Example for certificate validation with StreamSocket can be found here (Scenario5_Certificate in source code).
Certificate validation with HttpClient can be done by handling the ERROR_INTERNET_INVALID_CA exception, validating the server certificate using the HttpTransportInformation class, creating new instance of HttpBaseProtocolFilter class and specifying the errors to ignore.
Note that not all the errors are ignorable. You will receive an exception if you'll try to add Success, Revoked,
InvalidSignature, InvalidCertificateAuthorityPolicy, BasicConstraintsError, UnknownCriticalExtension or OtherErrors enum values.

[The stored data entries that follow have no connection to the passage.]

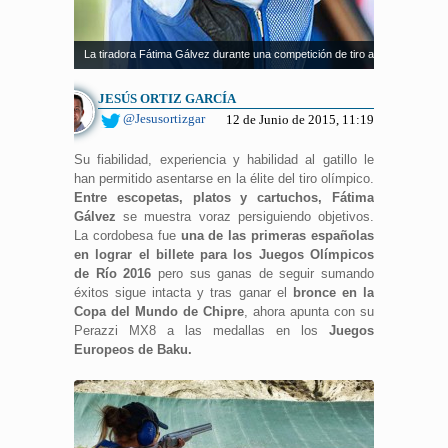
La tiradora Fátima Gálvez durante una competición de tiro al plato. Fuente:
JESÚS ORTIZ GARCÍA
@Jesusortizgar
12 de Junio de 2015, 11:19
Su fiabilidad, experiencia y habilidad al gatillo le
han permitido asentarse en la élite del tiro olímpico.
Entre escopetas, platos y cartuchos, Fátima
Gálvez
se muestra voraz persiguiendo objetivos.
La cordobesa fue
una de las primeras españolas
en lograr el billete para los Juegos Olímpicos
de Río 2016
pero sus ganas de seguir sumando
éxitos sigue intacta y tras ganar el
bronce en la
Copa del Mundo de Chipre
, ahora apunta con su
Perazzi MX8 a las medallas en los
Juegos
Europeos de Baku.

I'm adding a sample code that bypasses certificate errors using HttpClient:
using System;
using System.Collections.Generic;
using System.Diagnostics;
using System.Threading.Tasks;
using Windows.Security.Cryptography.Certificates;
using Windows.Web.Http;
using Windows.Web.Http.Filters;
namespace Example.App
{
public class HttpsHandler
{
private const int ERROR_INTERNET_INVALID_CA = -2147012851; // 0x80072f0d
public static async void HttpsWithCertificateValidation()
{
Uri resourceUri;
if (!Uri.TryCreate("https://www.pcwebshop.co.uk/", UriKind.Absolute, out resourceUri))
return;
IReadOnlyList<ChainValidationResult> serverErrors = await DoGet(null, resourceUri);
if (serverErrors != null)
{
HttpBaseProtocolFilter filter = new HttpBaseProtocolFilter();
foreach (ChainValidationResult value in serverErrors)
{
try {
filter.IgnorableServerCertificateErrors.Add(value);
} catch (Exception ex) {
// Note: the following values can't be ignorable:
// Success Revoked InvalidSignature InvalidCertificateAuthorityPolicy
// BasicConstraintsError UnknownCriticalExtension OtherErrors
Debug.WriteLine(value + " can't be ignorable");
}
}
await DoGet(filter, resourceUri);
}
}
private static async Task<IReadOnlyList<ChainValidationResult>> DoGet(HttpBaseProtocolFilter filter, Uri resourceUri)
{
HttpClient httpClient;
if (filter != null)
httpClient = new HttpClient(filter);
else
httpClient = new HttpClient();
HttpRequestMessage requestMessage = new HttpRequestMessage(HttpMethod.Get, resourceUri);
bool hadCertificateException = false;
HttpResponseMessage response;
String responseBody;
try {
response = await httpClient.SendRequestAsync(requestMessage);
response.EnsureSuccessStatusCode();
responseBody = await response.Content.ReadAsStringAsync();
} catch (Exception ex) {
hadCertificateException = ex.HResult == ERROR_INTERNET_INVALID_CA;
}
return hadCertificateException ? requestMessage.TransportInformation.ServerCertificateErrors : null;
}
}
}
After trying open source libs like bouncyCastle, supersocket or webSocket4net I tested an evaluation of a commercial lib named ELDOS SecureBlackbox. This test was successfull. Here is a code snipped, that gets the X509Certificates with all details:
public void OpenSSL()
{
var c = new TElSimpleSSLClient();
c.OnCertificateValidate += new TSBCertificateValidateEvent(OnCertificateValidate);
c.Address = "myhostname.com";
c.Port = 443;
c.Open();
c.Close(false);
}
private void OnCertificateValidate(object sender, TElX509Certificate x509certificate, ref TSBBoolean validate)
{
validate = true;
}
The validation is getting all certificates... if validate is set to true, the next certificate will be shown. That means the callback is called forreach certificate there.
Regards
Holger
For WP8, you can use the StreamSocket class, which has an UpgradeToSslAsync() method that will do the TLS handshake for you as an async operation. Once that completes, you can use the .Information.ServerCertificate property to check that you got the server certificate you were expecting.